この頃イラージュの印のようになっている貝で染めた鮮やかな真紅の紐で口が綴じてある。
「治療費だ。足りなければ《朋友隊》の十番目の天幕に来い」
それだけ言い置いてつかつかと歩み去ってしまう。
「――悪いな薬師どの」
同輩の背を見送りながらテディウスが頭を掻いた。「あいつも色々辛いんだよ。神託が嘘だってことになったら、《山の民》殺しは単なる皆殺しだからな」
「……それは分かっているのか?」
「当たり前だろう! 二年前に《山の民》襲撃に加わった奴らは今でもよく悪夢を見ているよ。もしあいつらがよく眠れる薬があったら処方してくれよ」
テディウスが沈んだ声で話すあいだ、女薬師は無言だった。
そのうちにふいっと目を逸らして踵を返してしまう。
栗毛の《朋友》は慌てた。「あ、おい、一人でどこに行くんだ?」
「小屋に帰る」
「小屋ってあの陣営の外れにあるのか? 危ないから送っていくよ」
テディウスがそう告げるなり、女薬師は心底愕いたような表情を浮かべた。
まるで唐突に人語を発した獣を見るような目つきだった。
「なあ――」
女薬師を伴って陣営の南端へと向かいながら、テディウスは気安い口調で訊ねた。
「あんた、名前は何ていうんだ?」
女は一瞬ためらってから答えた。
「サエーナ」
アルガノスの市民は歓喜して王子イラージュを迎えた。
王子は彼らに引き続き港の自治権を与えると請け合い、のちの宰相となるフェリドゥーンと並んで最後まで女神の子に忠実だった叔父アーブディーンを国王代官に任じ直した。

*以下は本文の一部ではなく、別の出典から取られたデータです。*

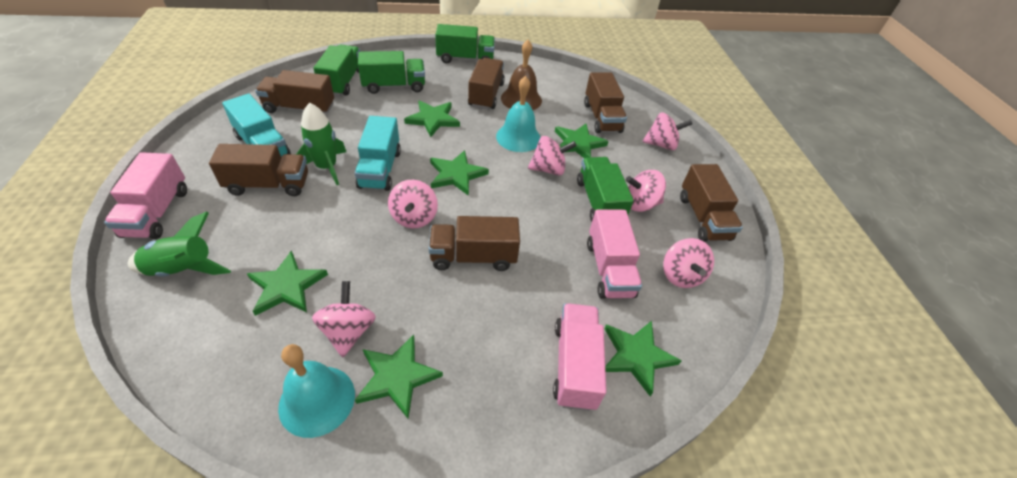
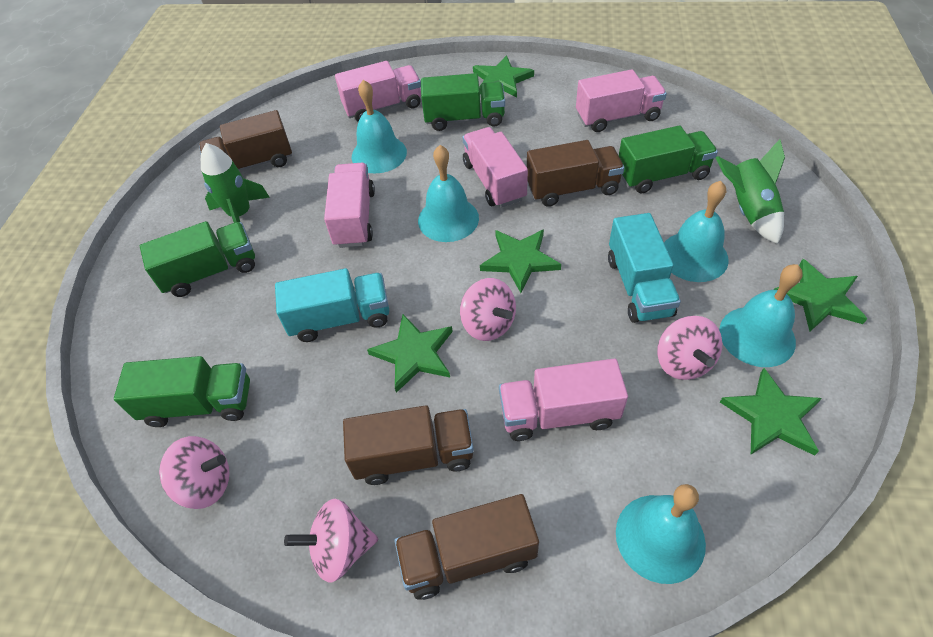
brown bell: [501,40,542,110] = 1 -> none = 0
brown truck: [209,144,308,196] [255,70,334,113] [429,216,520,271] [468,58,505,110] [584,72,627,133] [680,164,743,242] = 6 -> [199,110,292,170] [343,405,474,485] [395,494,539,600] [527,140,624,207] = 4
green star: [247,250,328,316] [355,335,443,418] [404,100,460,137] [430,150,489,196] [555,124,608,158] [604,321,682,396] = 6 -> [367,314,453,393] [473,55,534,98] [480,229,561,293] [720,368,822,456] [774,259,867,332] = 5
pink spinning top: [312,281,376,357] [388,180,438,228] [528,136,577,176] [626,170,666,212] [642,113,692,150] [663,238,714,288] = 6 -> [159,436,230,509] [284,498,378,583] [460,278,516,341] [657,316,722,380] = 4
pink truck: [104,152,187,239] [553,303,606,411] [587,210,642,299] = 3 -> [324,163,375,248] [335,61,421,122] [462,127,528,208] [499,359,628,441] [576,69,667,132] = 5
turquoise bell: [278,344,355,438] [496,76,541,152] = 2 -> [352,80,407,173] [418,145,479,242] [616,484,706,584] [664,181,729,282] [719,264,803,367] = 5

そして、このアルガノス港で、国中すべての町々に自らの帰還を報せるべく狼煙を焚き早馬を走らせた。国中多くの戦士たち、忠実な農夫たちが、女神の子の帰還を助けるべく陣営へとはせ参じた。
初めの戦いから十日後の第三月十一日、都の西ハイファの野で二度目の戦いが行われた。